Making some gains in recovery, but still experience relapses due to their need to process the deeper causal roots to their problematic or addictive behaviors.
A PCS Intensive does NOT work for those who are:
Signing up because someone else in their life is making them do it, and they otherwise would stay home.
Pointing the finger in defensiveness and blame, struggling to face what makes them difficult to those around them.
Using the intensive as a checklist, and uninterested in making genuine changes.
Resist transparency and are not ready to tell the truth.
Experiencing severe mental illness, including auditory hallucinations, extreme paranoia or delusional thoughts.
Actively suicidal or homicidal.
Continuing to act out or use substances.
The Process
The work I get to do with intensive clients is a unique and fulfilling aspect to my job, because I typically get to help heal deep, difficult life experiences and I get to do that work as part of a therapeutic team. Each intensive has a Case Manager and a team of 4-5 additional therapist who are assigned different areas of focus, such as a genogram, a trauma egg, setting up targets and processing with EMDR (Eye Movement Desensitization and Reprocessing), somatic experiencing, experiential work, addiction and relapse prevention work, relational processing, understanding offensive behaviors and patterns, healthy intimacy, boundary-work, and health and wellness work.
Typically, clients arrive guarded, unsure and at times, overwhelmed. Still, the process begins very quickly by excavating their history and significant life experiences, in order to understand patterns and themes that have impacted their lives. As clients gradually begin to open-up, they start to positively affect each other and instigate change. The bonding begins early with Equine Therapy on Sunday evening and intensifies as they experience their first Psychodrama Group process, where they help a volunteer from the group put a piece of their story in action with the goal of experiencing catharsis and resolution. By Tuesday morning, they typically are ready to share in a meaningful way in their first processing group. The more clients talk about what is uncomfortable to share, the more they inspire others in the group to do the same. The sharing is spiritually powerful and moving, because clients are allowing themselves to be vulnerable and experience real connection; a connection they are encouraged to replicate with the important and healthy people in their lives.

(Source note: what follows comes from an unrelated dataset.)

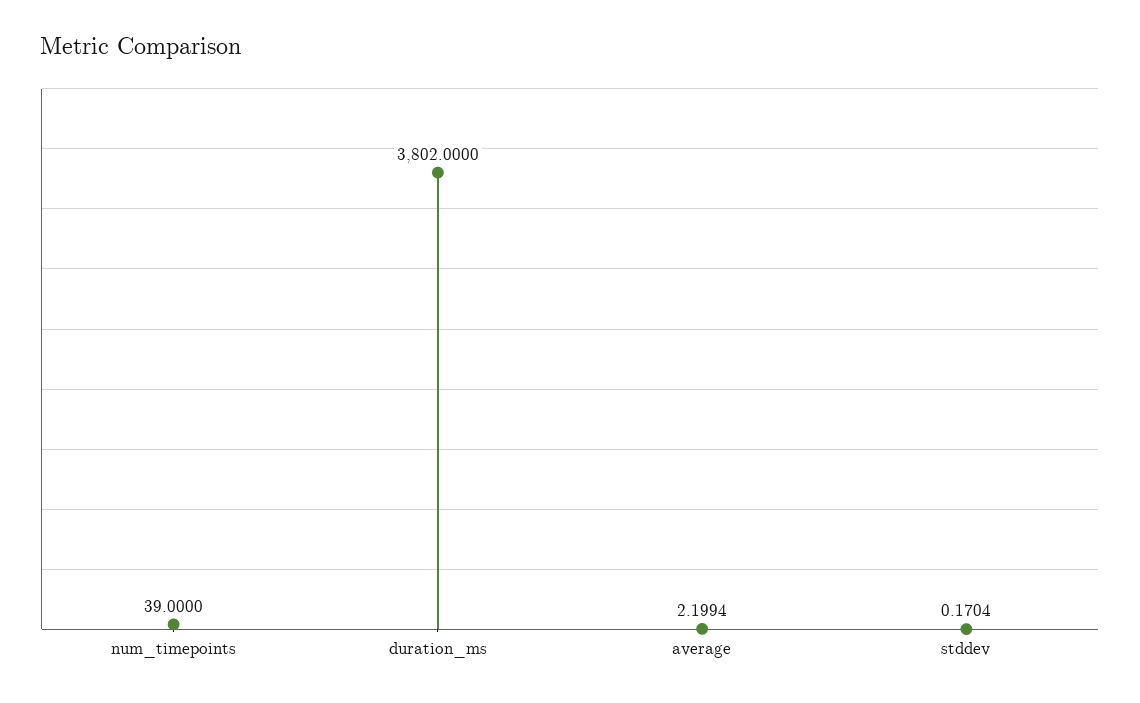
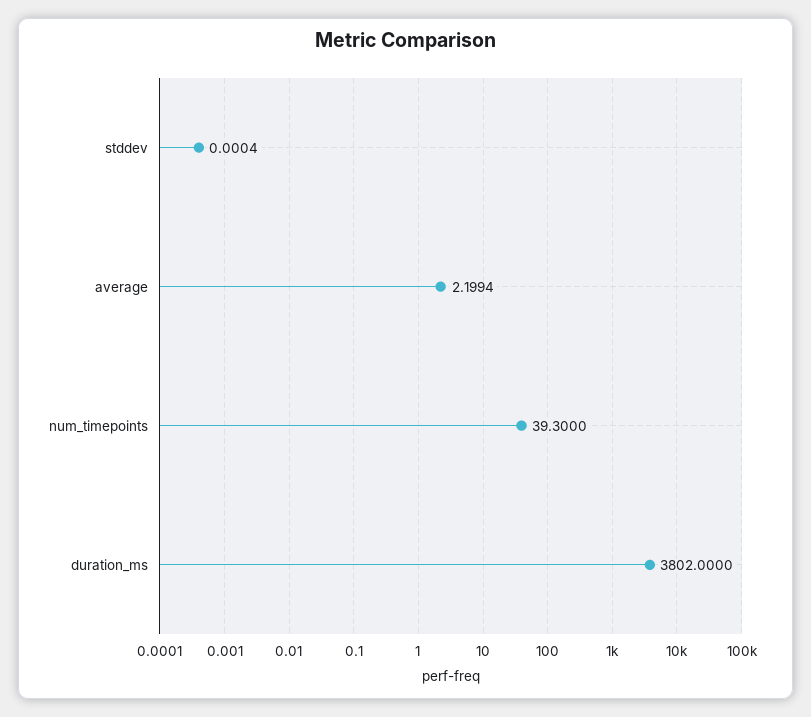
num_timepoints: 39 -> 39.3
stddev: 0.1704 -> 0.0004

Many clients will express how much they “get it” in an intellectual way. However, what frustrates them is how much they do not feel it. The most satisfying aspect of my job typically happens closer to the end of the week when I witness a client fundamentally shift what was once intellectual, into a “felt” experience; they no longer know they are lovable, deserving, worthy, good-enough, empowered or trust-worthy, they feel it.
At the end of my first week at PCS, I saw a client from the East Coast who completed a 2-week process, smiling, whistling and practically skipping to his car. He jumped in and was headed to the airport – back home, back to his family. I don’t think his journey ended that day, in fact, he was really at the end of the beginning, but it was awesome to see how good he felt!